• **Metin Parçası**
/---

Makale / Tarihsel Makaleler

Eklenme Tarihi : 3.09.2021
Okunma Sayısı : 995
Yorum Sayısı : 9

UZUN  OLUR  GEMİLERİN  DİREĞİ  YANIK  OLUR ABD’NİN  YÜREĞİ


Bugün değerli  okurlarıma pek çoğunuzun  bildiği ama  yanlış  bildiği  bir  konunun  doğrusunu  anlatmaya  çalışacağım.

Konu: Osmanlı  Devleti’nin  ABD'yi  vergiye  bağlaması. ABD'nin  bütün tarihi boyunca  sadece Osmanlı  Devletine  haraç vermiş  olması...

Pek  çoğunuzun  mutlaka  duymuş olduğunuz  bu  konuda  doğrular  nelerdir  yanlışlar  nelerdir soru  ve  cevaplarla  açıklamaya  çalışacağım.

SORU: Bu  mesele  nasıl  ortaya  çıktı?

CEVAP: Olayın  özeti  şu: 1776  Yılında bağımsız  bir  devlet  olan  ABD pek  çok  Avrupa  devletinin  yaptığı  gibi  Akdeniz’de ticari  faaliyetlerde  bulunmaya  başlar.  Ancak  diğer  Avrupa  Devletleri  gibi onun  da  Osmanlı  Devletine  vergi vermesi  gerekmektedir. Aksi  takdirde  Akdeniz’de bulunan  gemilerine ve  gemi  mürettebatı  ile  gemiler  içindeki  mallara  el  konur.

Nitekim de  öyle  olur. Akdeniz’de  dolaşan ABD  bayraklı  gemilere Osmanlı  Devleti  el  koyar. Öyle  ki  el  konulan ve  personeli  esir  edilen  ABD  gemi  sayısı 11 e çıkar.

ABD  adeta  çıldırır.  Fransa’nın  da  yardım ve  desteği  ile  Fas  Sultanı  III.  Muhammed  ile  bir  anlaşma yaparak hatta  Tanca’da  bir  konsolosluk  açarak  Akdeniz’de  vergi  ödemeden serbestçe  dolaşacağını  sanır  ama  çok  yanılmaktadır. Zira Trablusgarp( Libya )- Fas- Tunus gibi eyaletlerin  hepsi  Cezayir  Beylerbeyliğine  bağlıdır ve  Cezayir Beylerbeyi  Hasan  Paşa özellikle Trablusgarp  Beyi  Yusuf  Paşa’ya  ‘’ Hiç  bir  küffar  gemisi  vergisini ödemeden Bahr-ı  Sefid’e ( Akdeniz’e ) Girmeye’’  diye  emir  vermiştir. Yani  ABD'nin Akdeniz’de serbestçe  dolaşabilmesi  için anlaşması gereken  kişi Fas  Sultanı  değil Trablusgarp  Dayısı ( Beyi )  Yusuf  Paşa’dır.

\---

• **Alıştırmalar**
A: Osmanlı Devleti ile ABD arasındaki vergi meselesini anlatan metinden bir bölümü aynen kopyalayın. "CEVAP: Olayın  özeti  şu: 1776  Yılında" sözlerinin geçtiği yerden başlayın ve "mallara  el  konur." sözlerinden sonra durun.
B: ABD gemilerinin Akdeniz'de Osmanlı'ya vergi ödemesini konu alan yazıyı kaldığı yerden devam ettirin.

• **Verilen Kayıtlar**
/---

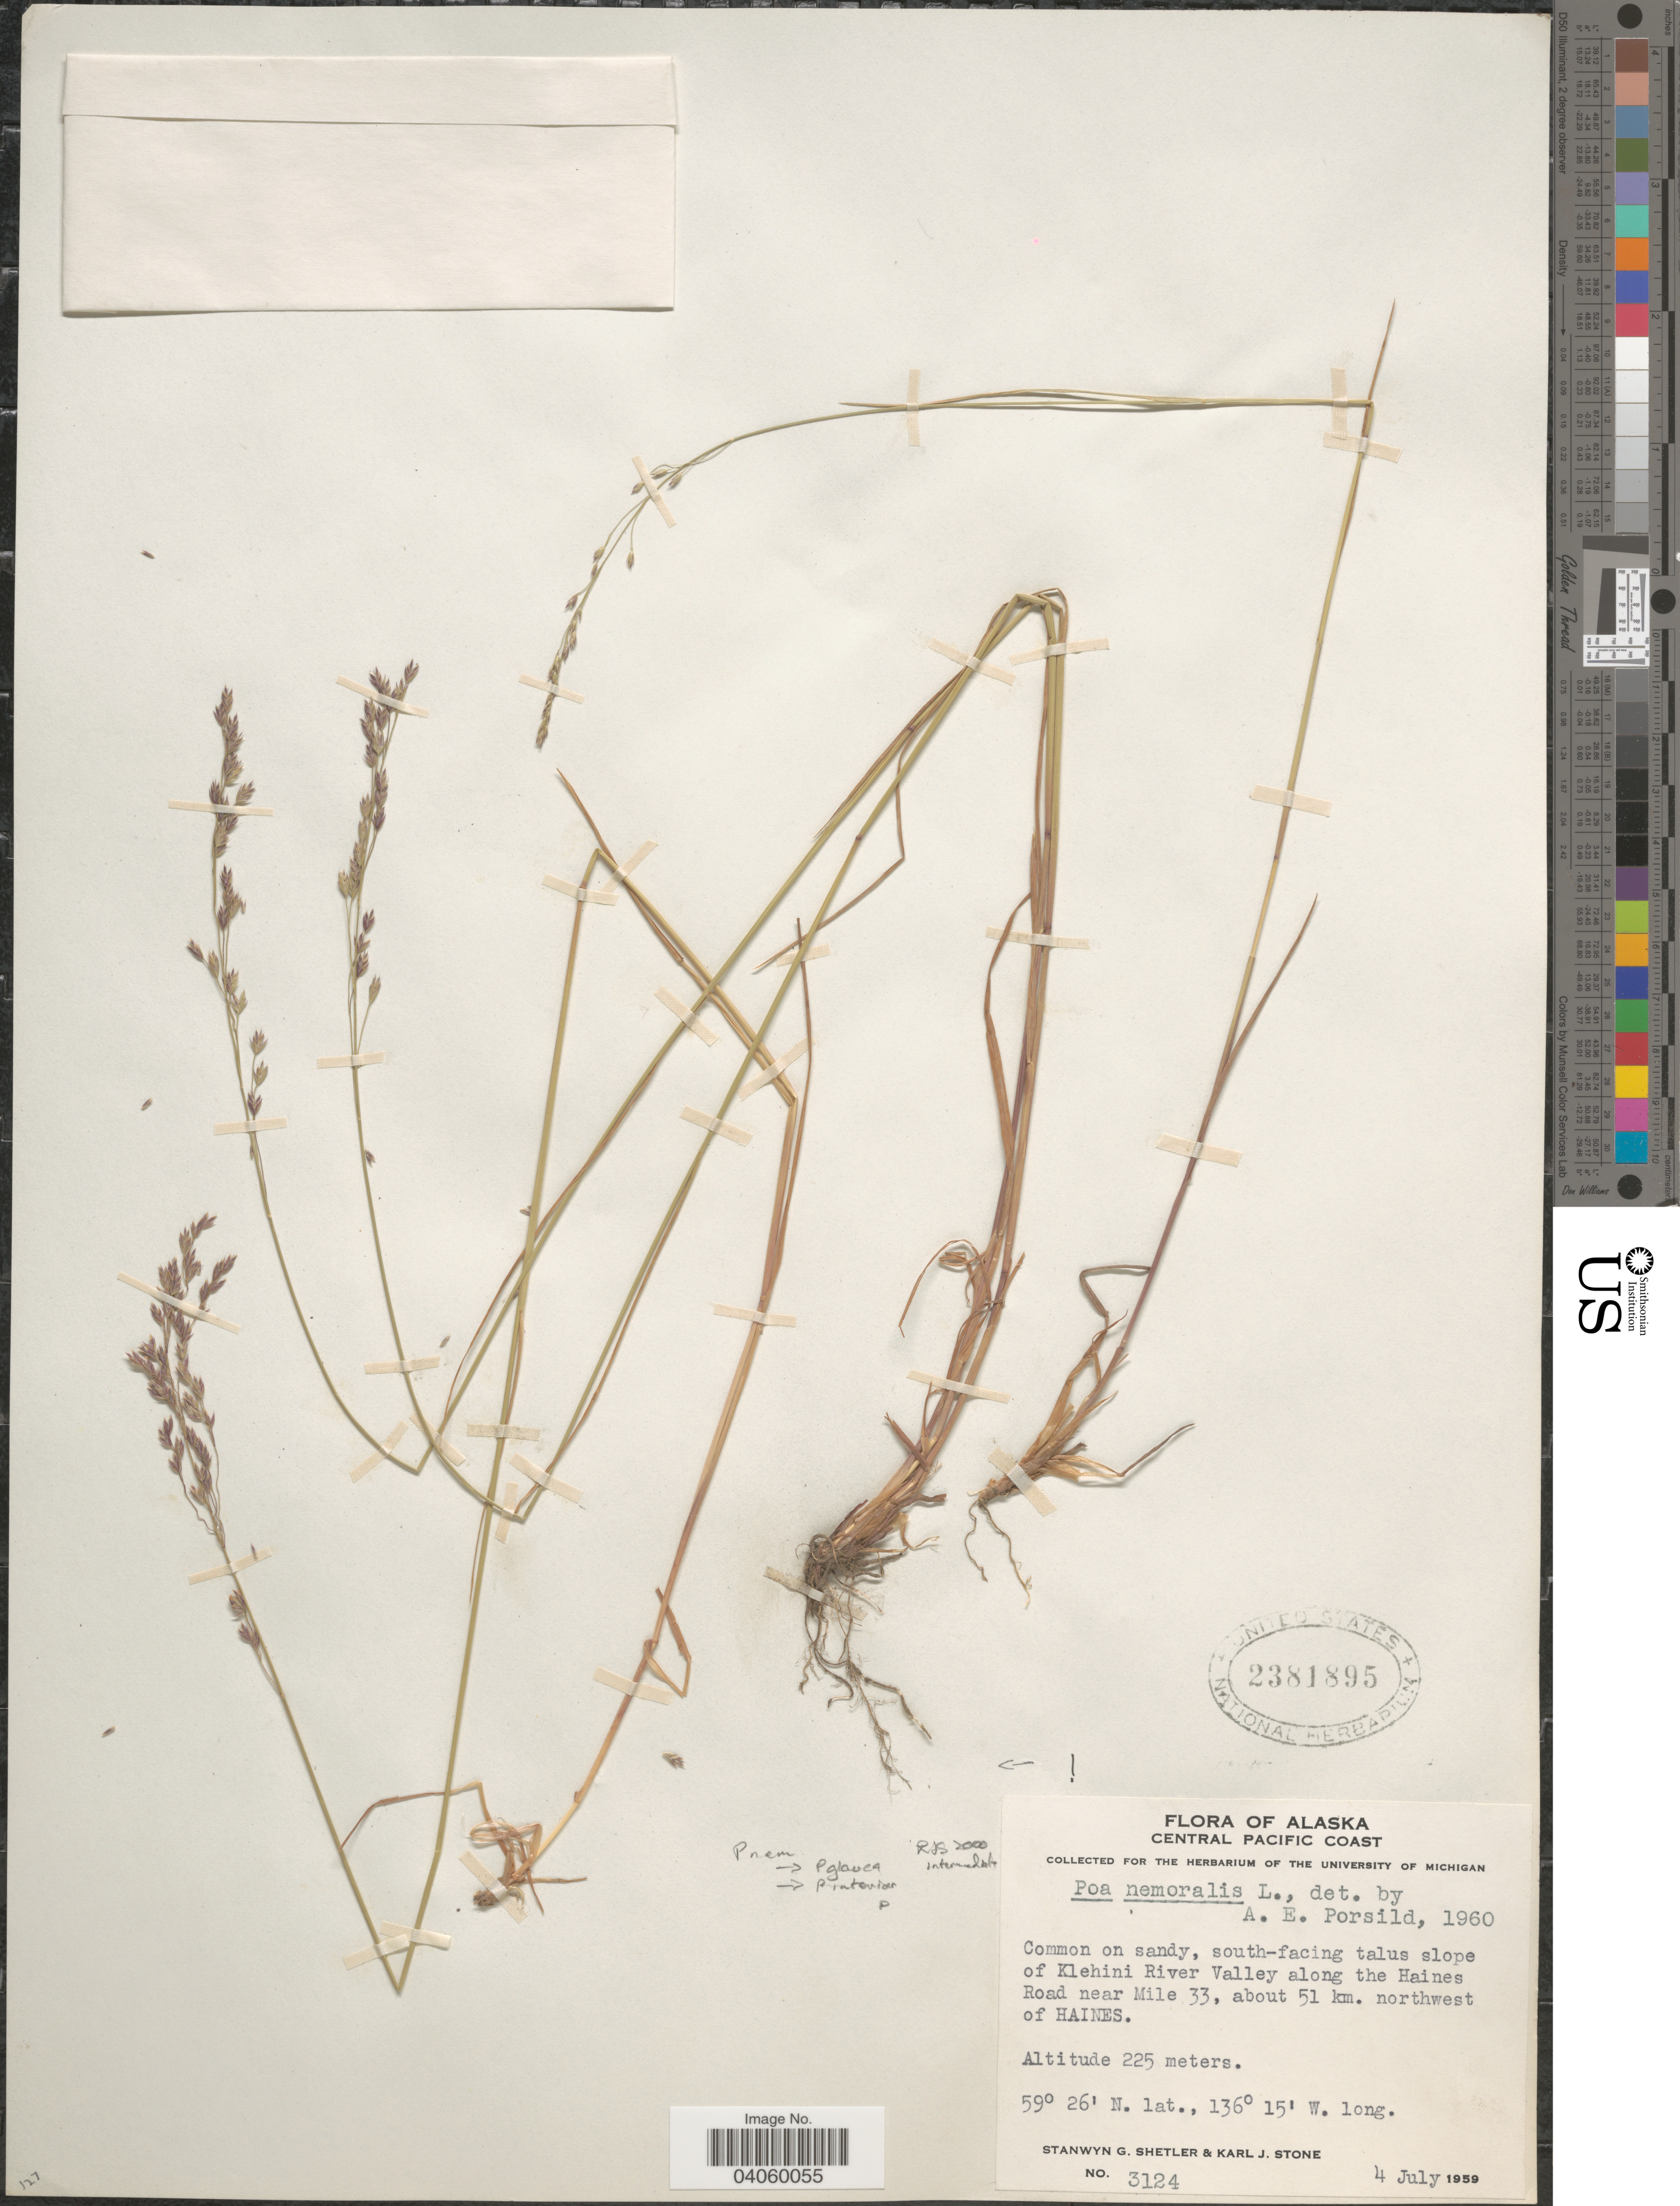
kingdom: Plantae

\---
/---

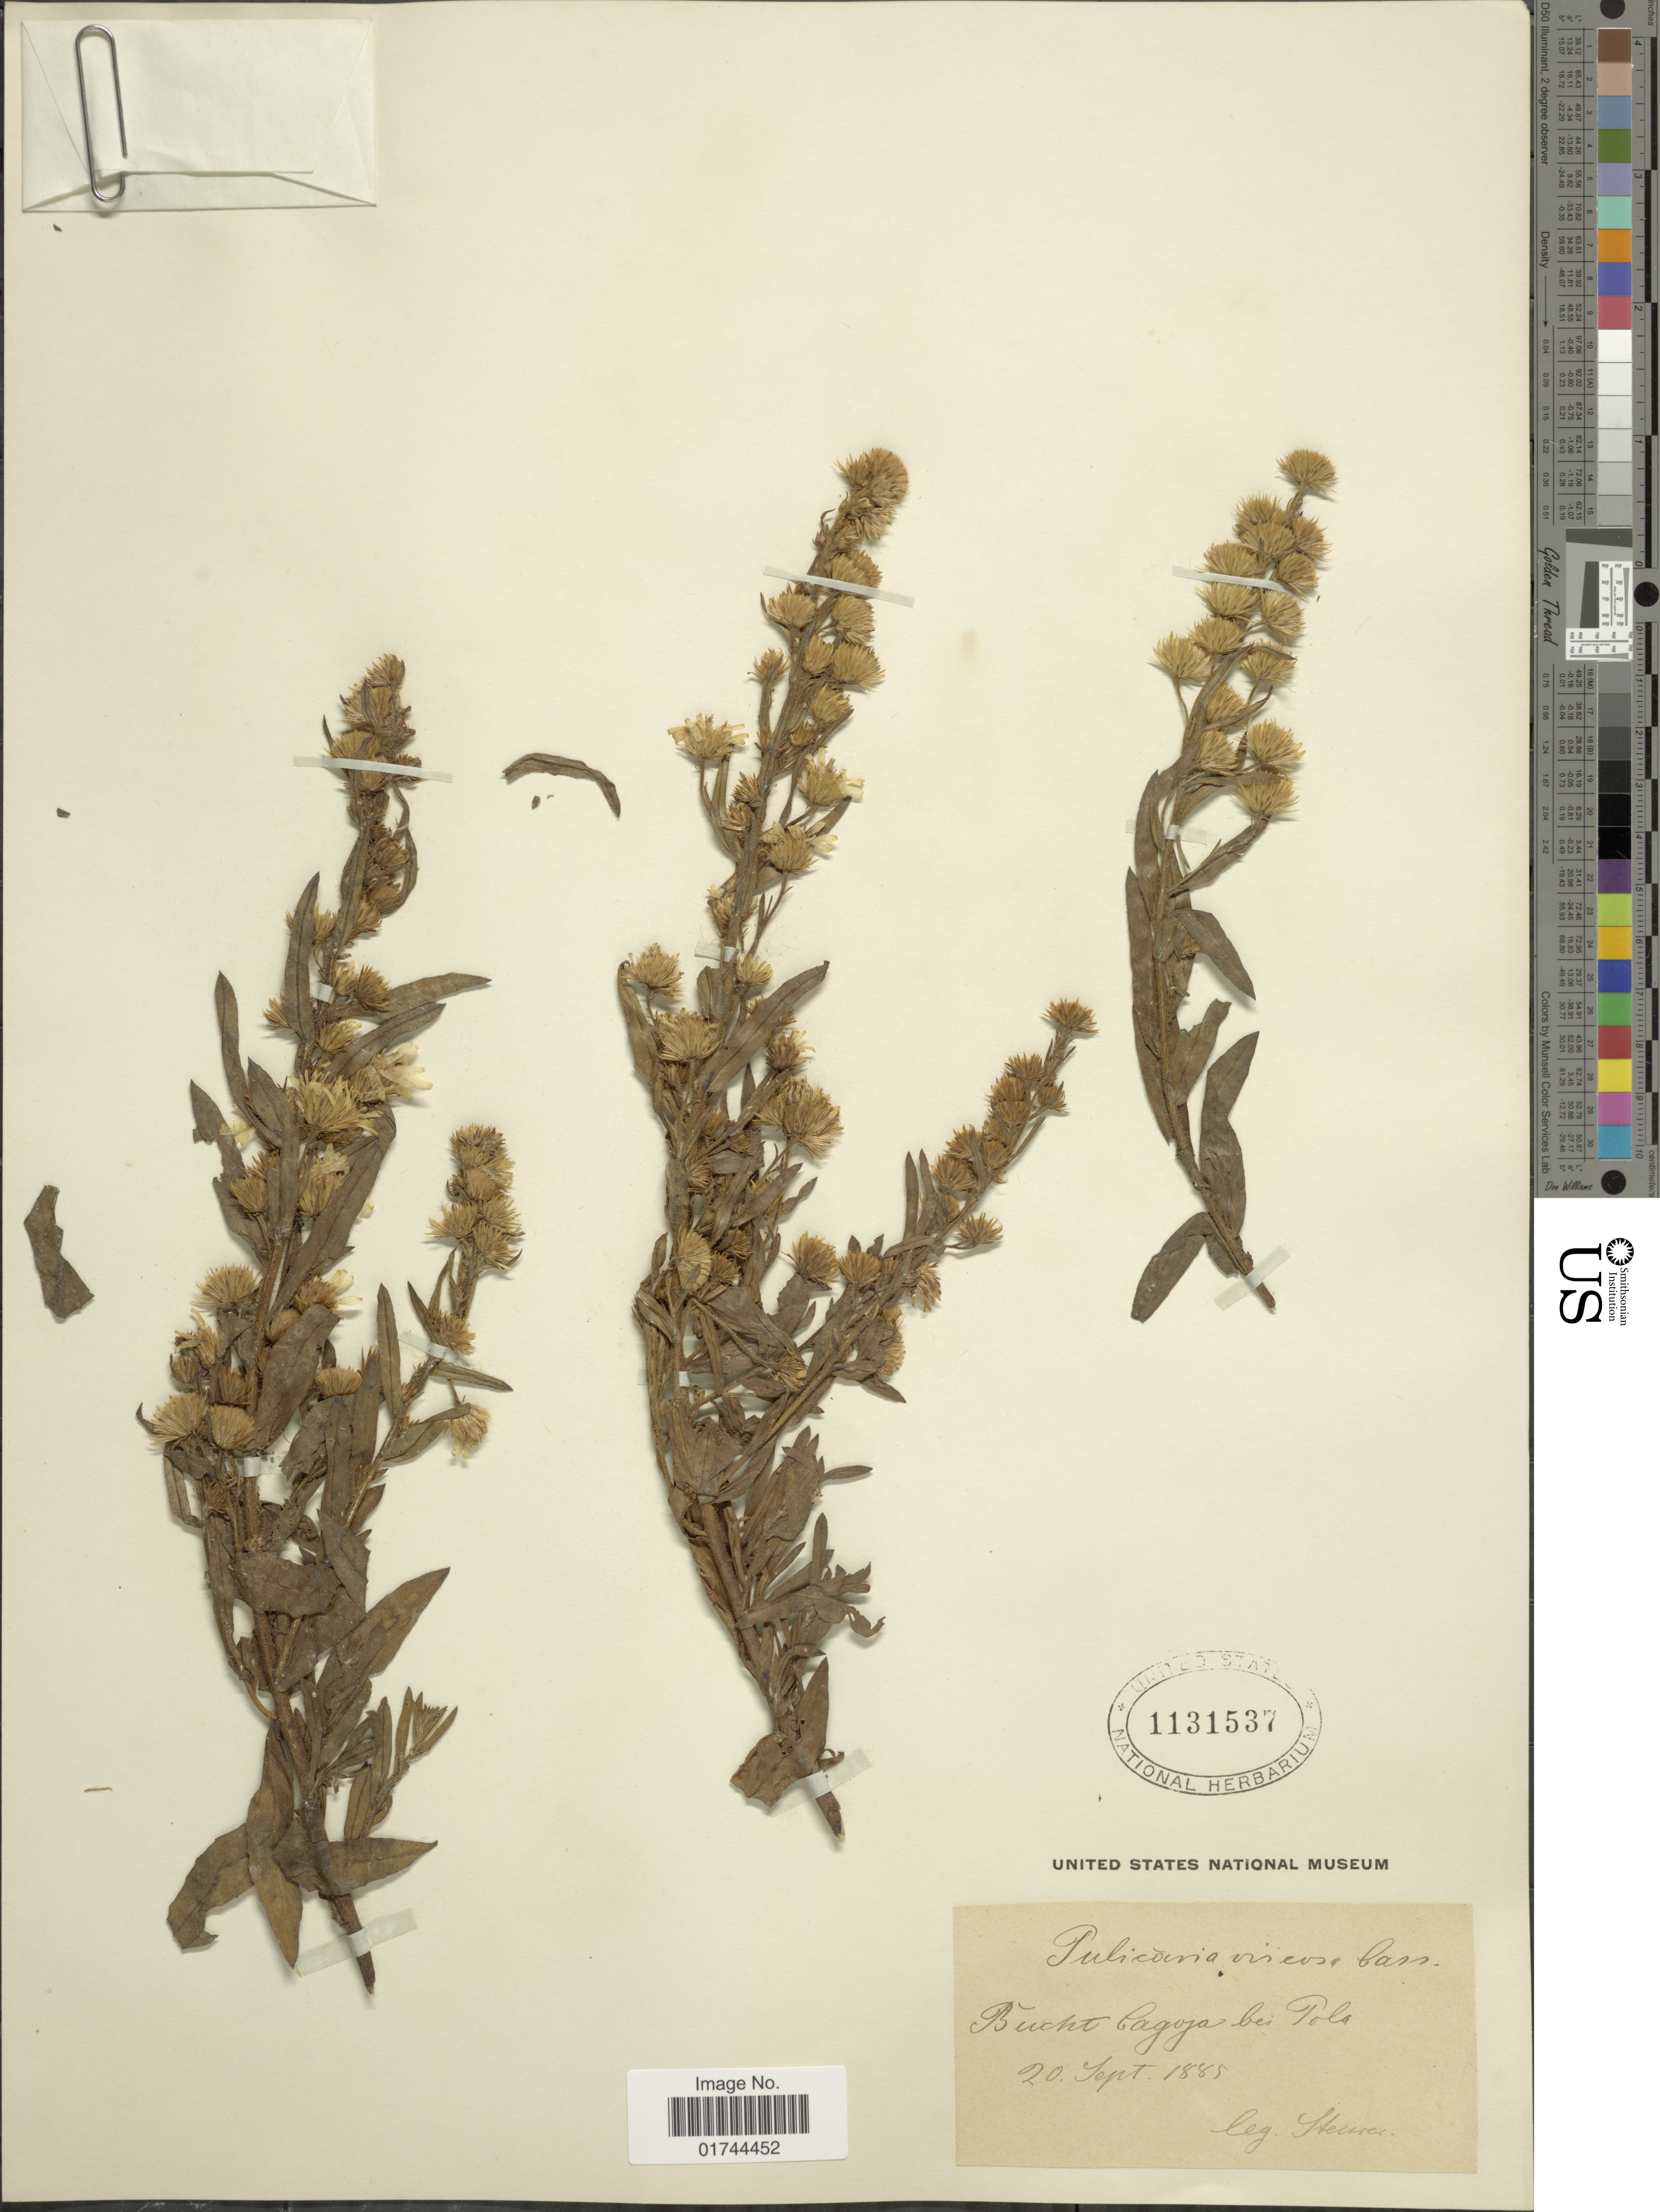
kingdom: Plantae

\---

• **Beklenen Yanıtlar**
A:
CEVAP: Olayın  özeti  şu: 1776  Yılında bağımsız  bir  devlet  olan  ABD pek  çok  Avrupa  devletinin  yaptığı  gibi  Akdeniz’de ticari  faaliyetlerde  bulunmaya  başlar.  Ancak  diğer  Avrupa  Devletleri  gibi onun  da  Osmanlı  Devletine  vergi vermesi  gerekmektedir. Aksi  takdirde  Akdeniz’de bulunan  gemilerine ve  gemi  mürettebatı  ile  gemiler  içindeki  mallara  el  konur.

B:
SORU: ABD’yi haraca( vergiye )   bağlayanın  Cezayir  Beylerbeyi  Hasan  Paşa olduğu  bilgisi  doğru  mudur?

CEVAP: Hasan  Paşa  efsanevi  bir  insandır.  Öyle  ki  yanında  bir  aslanla  dolaşan  bu  Paşa  etrafında  çok  ilginç  kahramanlık  hikayeleri anlatılır.  Öte  Taraftan  Osmanlı’nın  imtiyazlı  bir  eyaleti olan ve yukarıda  belirttiğim  Fas-  Tunus ve Trablusgarp’ı da  içine  alan bölgenin  başında  o  olduğu  için ABD'yi vergiye  bağlayanın o olduğu  düşünülür. Ama  anlaşmayı  yapan  Cezayirli Hasan  Paşa  değil Yusuf  Paşa’dır.

SORU:  Bu  durumda  ABD’nin vergiye bağlandığı doğru mu?

CEVAP:  Olayı  anlatayım  kararı  siz  verin.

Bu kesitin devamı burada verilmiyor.